*Brief:* All lines in the entries below that hold "mean" make up the answer.

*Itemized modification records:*
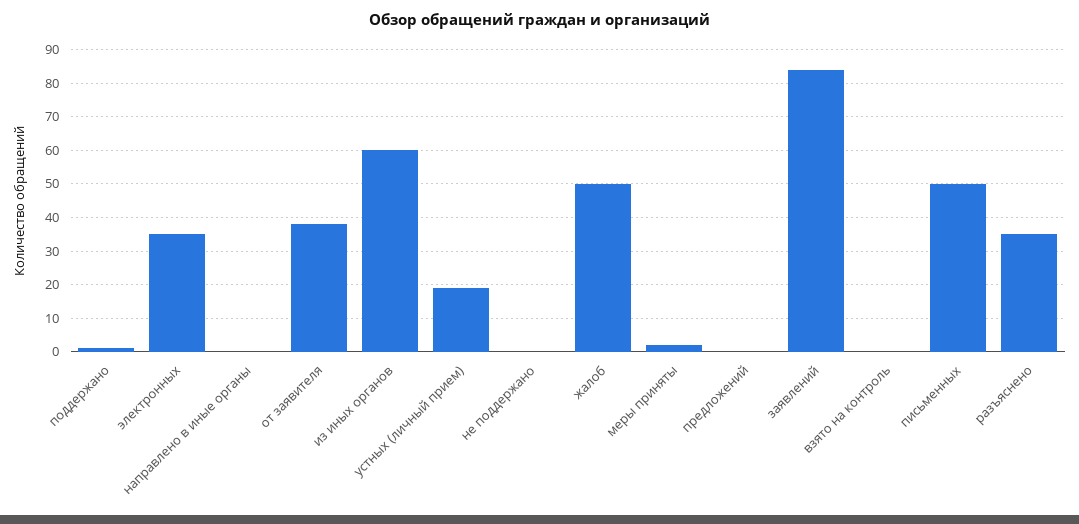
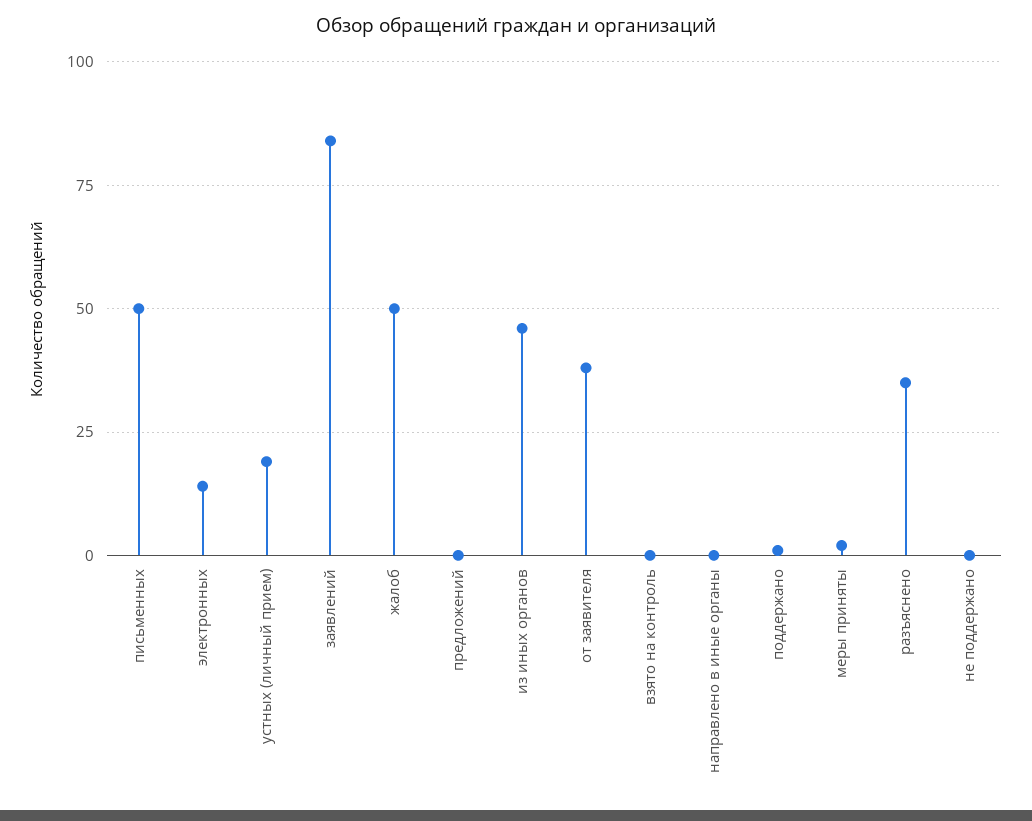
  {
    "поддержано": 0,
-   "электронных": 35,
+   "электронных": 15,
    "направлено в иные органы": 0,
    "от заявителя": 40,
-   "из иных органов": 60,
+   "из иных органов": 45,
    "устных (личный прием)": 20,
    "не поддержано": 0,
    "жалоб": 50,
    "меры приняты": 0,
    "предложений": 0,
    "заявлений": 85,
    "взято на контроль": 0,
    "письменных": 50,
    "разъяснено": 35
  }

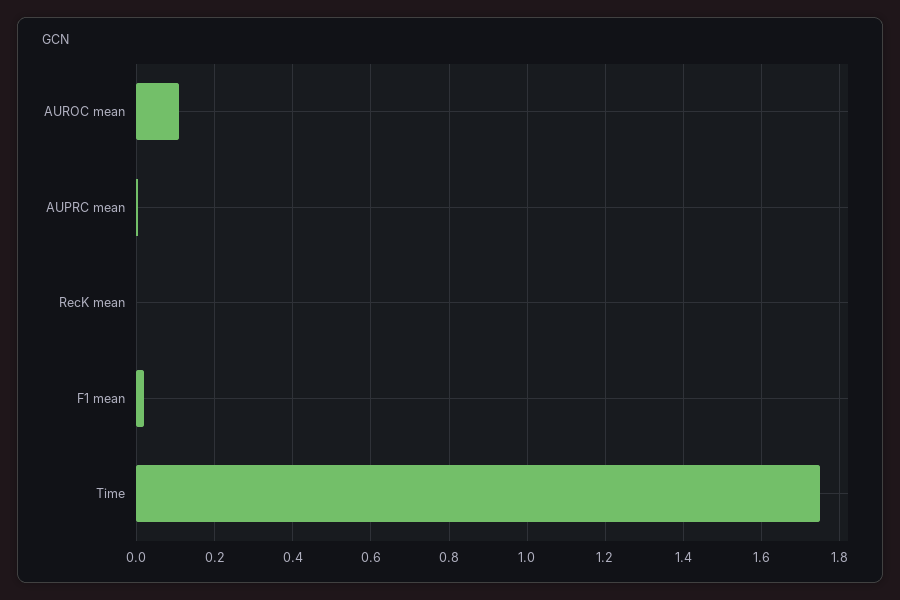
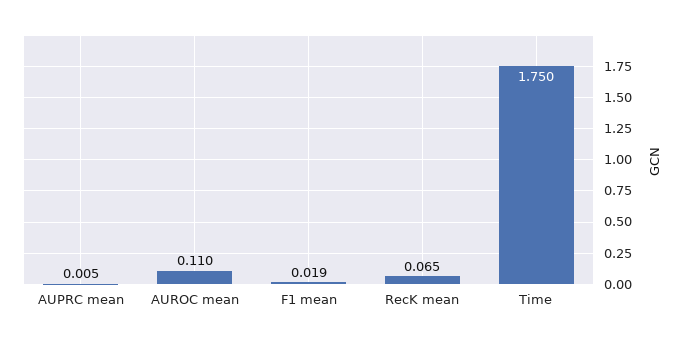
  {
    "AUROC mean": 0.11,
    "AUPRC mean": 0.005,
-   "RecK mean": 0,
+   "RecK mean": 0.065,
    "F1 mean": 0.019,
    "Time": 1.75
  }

--

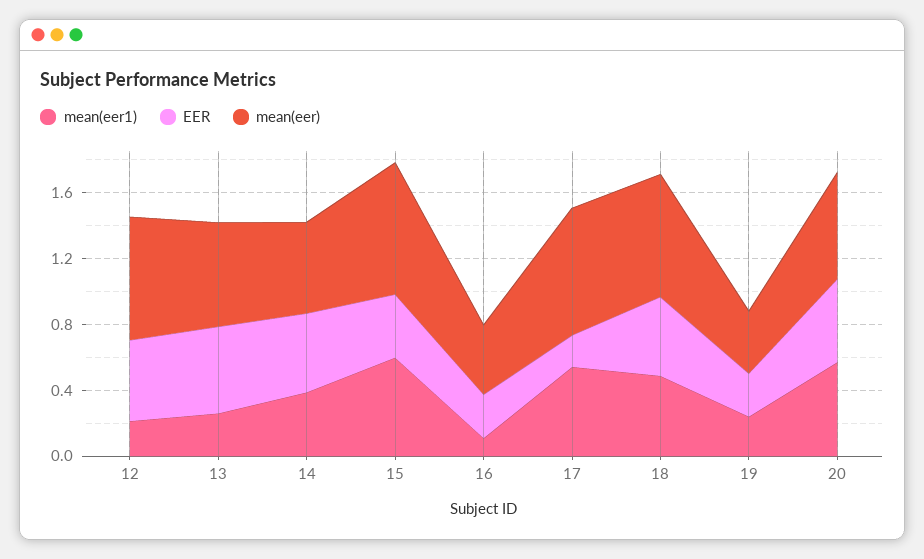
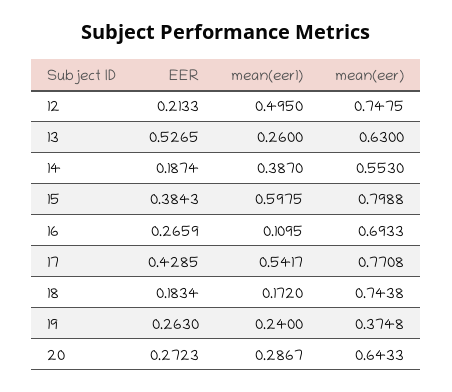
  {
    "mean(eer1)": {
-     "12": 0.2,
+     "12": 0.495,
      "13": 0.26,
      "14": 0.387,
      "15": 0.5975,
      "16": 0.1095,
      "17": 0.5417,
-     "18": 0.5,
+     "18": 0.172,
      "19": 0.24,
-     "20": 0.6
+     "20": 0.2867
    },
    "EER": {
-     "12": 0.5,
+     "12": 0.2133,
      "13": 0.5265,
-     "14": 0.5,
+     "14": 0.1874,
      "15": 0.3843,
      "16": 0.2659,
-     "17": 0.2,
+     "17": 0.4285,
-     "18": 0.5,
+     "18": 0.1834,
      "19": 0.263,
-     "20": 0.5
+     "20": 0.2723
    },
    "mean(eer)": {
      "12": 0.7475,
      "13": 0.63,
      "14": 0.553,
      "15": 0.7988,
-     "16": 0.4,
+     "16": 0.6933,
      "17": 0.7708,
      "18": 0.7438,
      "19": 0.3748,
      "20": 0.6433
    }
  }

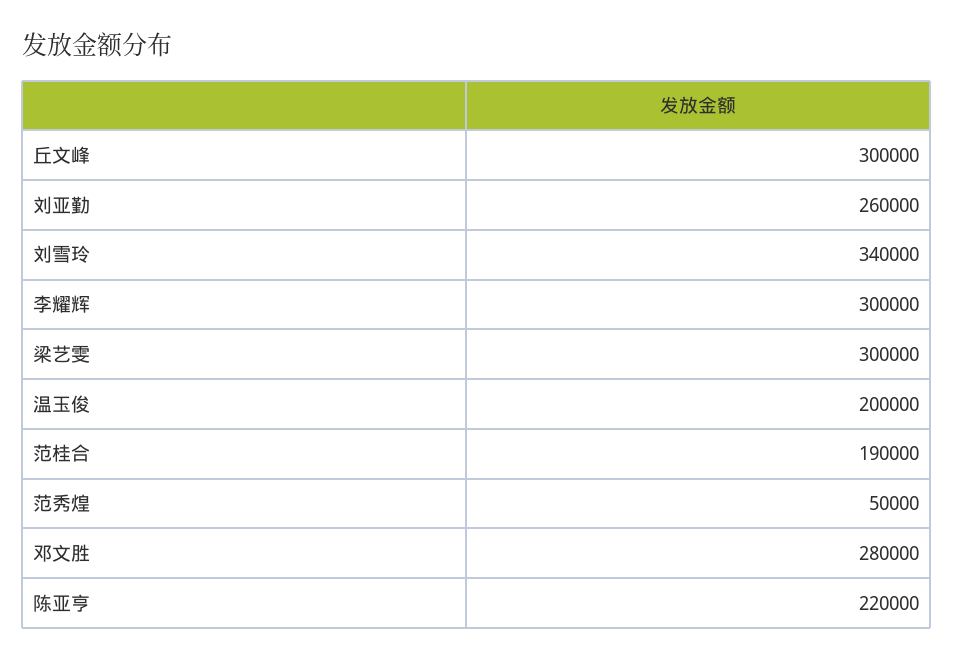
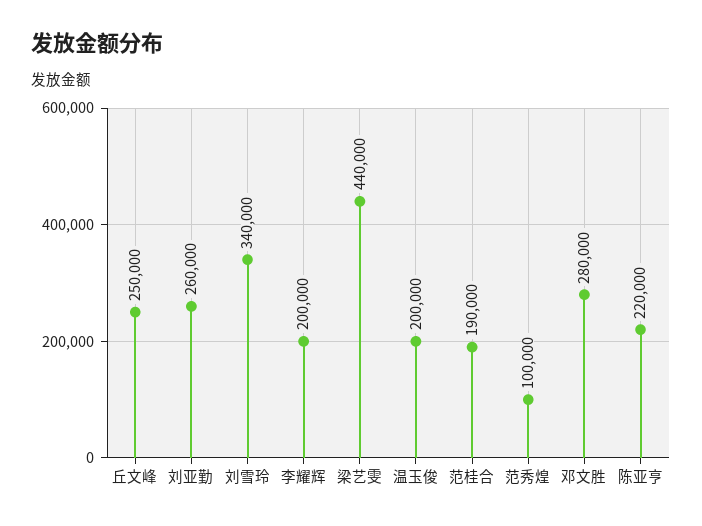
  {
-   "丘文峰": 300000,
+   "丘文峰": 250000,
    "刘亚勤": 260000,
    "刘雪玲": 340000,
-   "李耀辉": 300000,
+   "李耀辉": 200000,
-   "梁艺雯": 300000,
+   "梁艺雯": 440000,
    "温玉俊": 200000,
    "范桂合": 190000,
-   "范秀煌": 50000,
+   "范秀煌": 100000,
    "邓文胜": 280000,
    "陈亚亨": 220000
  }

*Answer area:*
    "AUROC mean": 0.11,
    "AUPRC mean": 0.005,
-   "RecK mean": 0,
+   "RecK mean": 0.065,
    "F1 mean": 0.019,
    "mean(eer1)": {
    "mean(eer)": {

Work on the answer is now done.